Be aware of groin pain after THA
A study in Journal of Bone & Joint Surgery—American (JBJS-A) (May) suggests that groin pain after total hip arthroplasty (THA) may be associated with local reactions or component loosening that may not yet be clinically apparent. The prospective study of 279 patients who underwent either metal-on-metal (MOM) THA with a 28-mm–diameter femoral head (n=85), THA with a different large-diameter femoral head (n=89), or hip resurfacing (n=105) found that 41 patients reported groin pain at 24-month follow-up. Of these, 23 did not seek further evaluation or treatment, 9 had revision surgery, and 9 thought the pain was substantial enough to warrant further evaluation and treatment.
MOM vs COP implants
According to a study in JBJS-A (May 4), MOM hip implants may have better radiographic and long-term survival results than ceramic-on-polyethylene (COP) in young, active patients. The case-control study of 78 THA patients (mean age: 41 years, range: 15–49 years) who were given either MOM (n = 39) or COP (n = 39) implants found no revisions in the MOM group at mean 13-year follow-up and only one hip (3 percent) with asymptomatic acetabular osteolysis. In the COP group, 18 hips (46 percent) had osteolysis and 11 hips (28 percent) had been revised because of wear or osteolysis. The 12-year survival rate (with reoperation for any reason as the end point) was 100 percent in the MOM group and 70 percent in the COP group. MOM patients had a median cobalt concentration in the whole blood of 0.95 µg/L (0.4 µg/L –4.8 µg/L) and a median chromium concentration of 1.2 µg/L (0.1 µg/L –5.6 µg/L).
Highly cross-linked polyethylene wear
A study in the JBJS-A (April 20) compares the use of highly cross-linked polyethylene against conventional ultra-high molecular weight polyethylene for total hip arthroplasty (THA). Patients (n = 54) were randomized to undergo THA with either conventional ultra-high molecular weight polyethylene acetabular liners or highly cross-linked polyethylene liners. At minimum 7-year follow-up, the mean steady-state wear rate of highly cross-linked polyethylene was 0.005 mm/year, compared with 0.037 mm/year for conventional ultra-high molecular weight polyethylene. No patient in the highly cross-linked polyethylene group had a wear rate above the osteolysis threshold of 0.1 mm/year, but 9 percent of patients in the ultra-high molecular weight polyethylene group did.
THA LOS and readmission
A study in the Journal of the American Medical Association (JAMA) (April 20) finds that hospital length-of-stay (LOS) after THA has decreased while readmission rates have increased during the same period. The observational cohort study of 1,453,493 Medicare Part A beneficiaries who underwent primary THA, along with an additional 348,596 who underwent revision THA between 1991 and 2008, found that, for primary THA patients, mean hospital LOS decreased from 9.1 days in 1991–1992 to 3.7 days in 2007–2008. The proportion of THA patients discharged to skilled care increased from 17.8 percent to 34.3 percent, and the 30-day all-cause readmission rate increased from 5.9 percent to 8.5 percent. Trends were similar for patients undergoing revision THA.

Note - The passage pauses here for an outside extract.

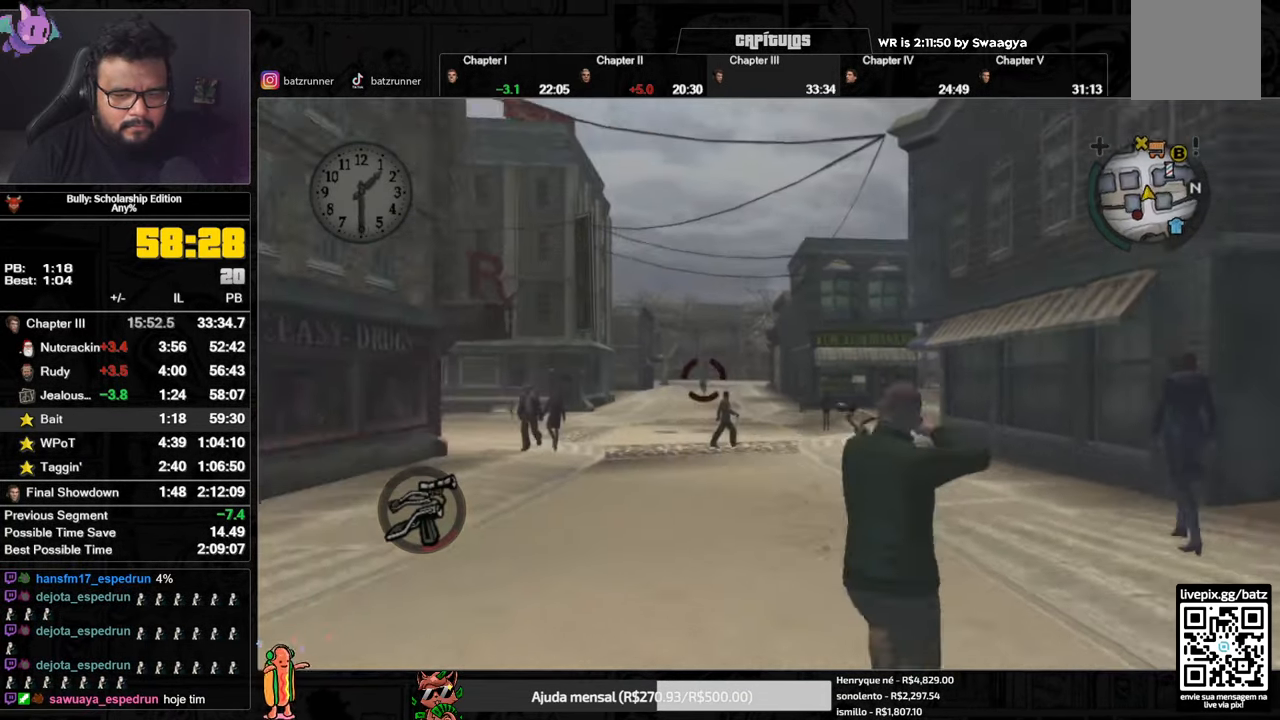
{"buttons": ["L2"], "left_stick": "up-left", "right_stick": "center", "events": [[33, "right_stick", "center"], [433, "R2", "up"]]}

Long-term PPI use and fracture risk
A study in the Archives of Family Medicine (May/June) suggests that use of proton pump inhibitors (PPIs) may be associated with increased risk of fracture. The meta-analysis of 5 case-control studies, 3 nested case-control studies, and 3 cohort studies that examined fracture risk against long-term use of PPIs and histamine 2 receptor antagonists (H2RAs) found that long-term use of PPIs increased risk of any fracture and of hip fracture risk. Long-term H2RA use was not significantly associated with fracture risk.